In summary, several potential applications have been discussed (i.e., as small molecule sensors, in APIs, in biosensing, and in catalysis). However, the practical implementation of these compounds is still in the early stages. We hope this review will encourage further interest in the active investigation of 1 and its derivatives, with practical applications remaining a goal for future research.

5. Conclusions

This review highlights the many synthetic possibilities to access 2-(2′-aminophenyl)benzothiazole 1 and its derivatives as well as their increasingly studied applications in coordination chemistry, in material sciences, for instance, in OLED technology, in the detection of cations, anions, and small molecules, in bioimaging, in the development of active pharmaceutical ingredients, and even in catalysis.

Compound 1 is a promising fluorescent core belonging to the NH-type of ESIPT systems. Although the intramolecular hydrogen bond in NH-type compounds is weaker than in other ESIPT systems, its main advantage is the ease of tuning the ESIPT rate. In this context, one can manipulate the relative probability of two processes (‘normal’ and ESIPT radiation decay) by external stimuli, thus tuning the emission color. Further studies of benzothiazoles may use the reviewed results to design molecular switches based on altered emission mechanisms.

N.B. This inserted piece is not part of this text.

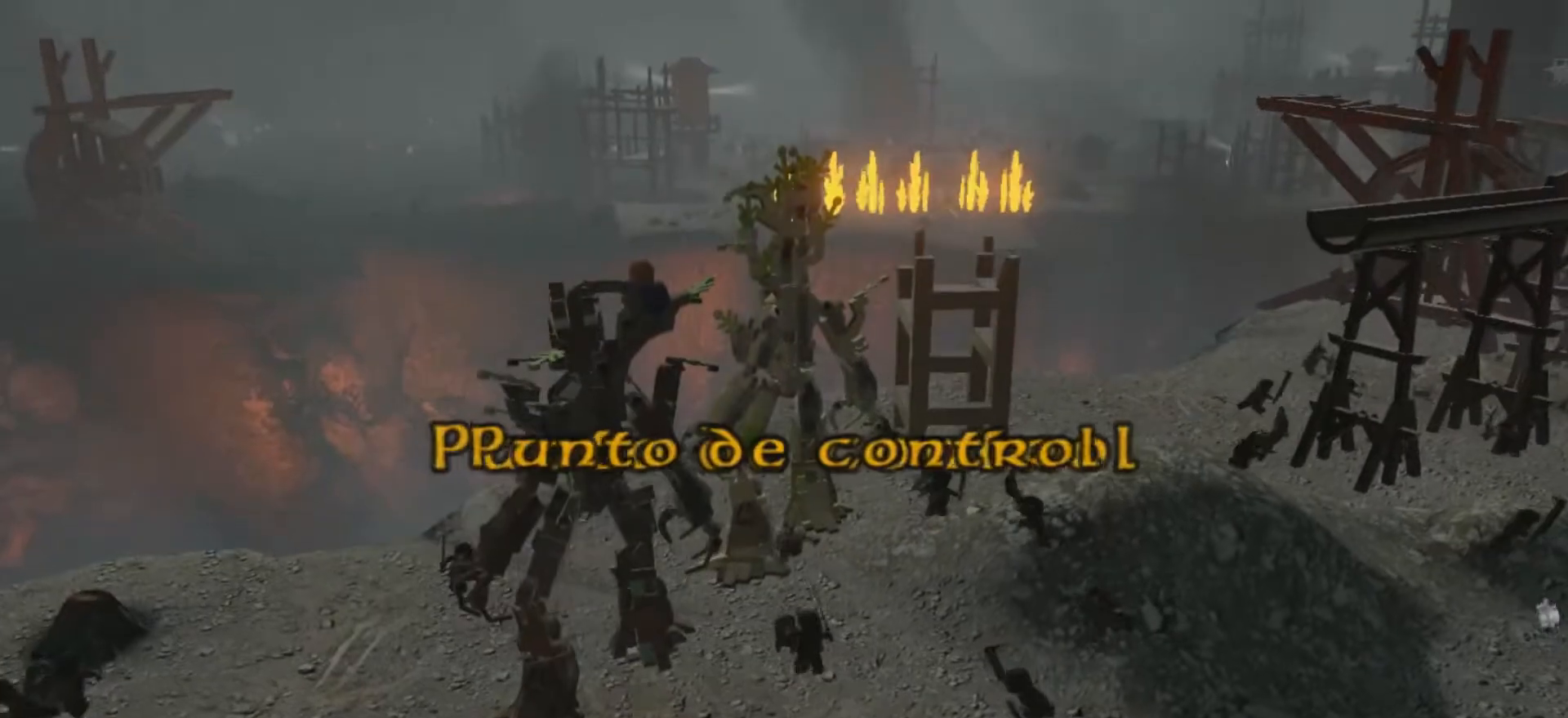
{"keys": ["s"], "events": [[234, "s", "down"]]}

The coordination chemistry of 1 and its derivatives has been actively studied since 2000 but is still limited to a small amount of different transition and f-elements. Based on SCXRD data, aminopbt derivatives typically coordinate in a chelate manner (i.e., N³ and N^2′), however, other coordination modes are also envisageable. This makes coordinating chemistry of 1 and its derivatives an interesting area for further studies, including the use of other metal centers, the preparation of heterometallic compounds, and applications in catalysis. In terms of luminescent applications, incorporation of an ESIPT-active pbt-based molecule in a coordination sphere of a metal ion seems promising since the resulting complex would feature one more radiation pathway, viz. phosphorescence while keeping the ESIPT site. The spectral profile of the luminescence, and consequently the emission color, can be varied by controlling the probability of three possible pathways: ‘normal’ fluorescence, ESIPT fluorescence, or phosphorescence. Compared to purely organic derivatives, the properties of such metal coordination compounds are much less explored, and thus more attention may be given to their design, including the study of the relationship between the emission processes.